Better quality of care can be cost-effective as well. For example, there is a strong correlation between occurrence of pressure sores and hospital admissions among long-stay nursing home residents (see Exhibit 15, p. 48). This finding is important for two reasons. Pressure sores are preventable with high quality of care and can result in serious, life-threatening infections in people who develop them. In addition, transitions between settings (e.g., nursing home to hospital), especially those that are caused by poor quality care, are both costly and often traumatic for LTSS users and their family caregivers. Though the variation is less dramatic, hospitalization rates among home health patients in the bottom five states averaged 37 percent, compared with 23 percent among the top five states.
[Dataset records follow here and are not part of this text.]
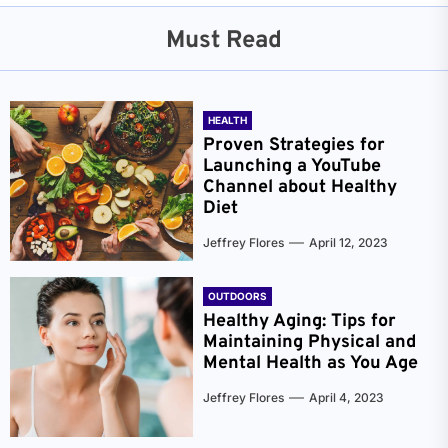
Must Read
HEALTH
Proven Strategies for
Launching a YouTube
Channel about Healthy
Diet
Jeffrey Flores
April 12, 2023
OUTDOORS
Healthy Aging: Tips for
Maintaining Physical and
Mental Health as You Age
Jeffrey Flores
April 4, 2023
Policy action: Some states are beginning to develop more coordinated service delivery systems that integrate primary, acute, chronic, and long-term services. Integrated approaches such as the Program of All-Inclusive Care for the Elderly (PACE) have a proven record of improving outcomes and reducing the use of institutions.
State Nurse Practice Acts usually determine the extent to which direct care workers can provide assistance with a broad range of health maintenance tasks.4 For this Scorecard, we asked the National Council of State Boards of Nursing about state practices in delegating 16 specific tasks, including administration of various types of medications, ventilator care, and tube feedings. The five top-performing states allowed all 16 tasks to be delegated, whereas the bottom six states allowed none to be delegated. The median number of tasks that states allowed nurses to delegate was 7.5. Lower ranked states can learn from the top performers that delegation of these tasks to direct care workers is possible and supports consumers' choice to live in homelike settings.
Policy action: State policy directly determines what health-related tasks can be delegated. Unlike some policy changes that may cost states money and are therefore more challenging to implement, changing nurse practice laws will, if anything, save money in public programs by broadening the type of workers who can safely perform these tasks.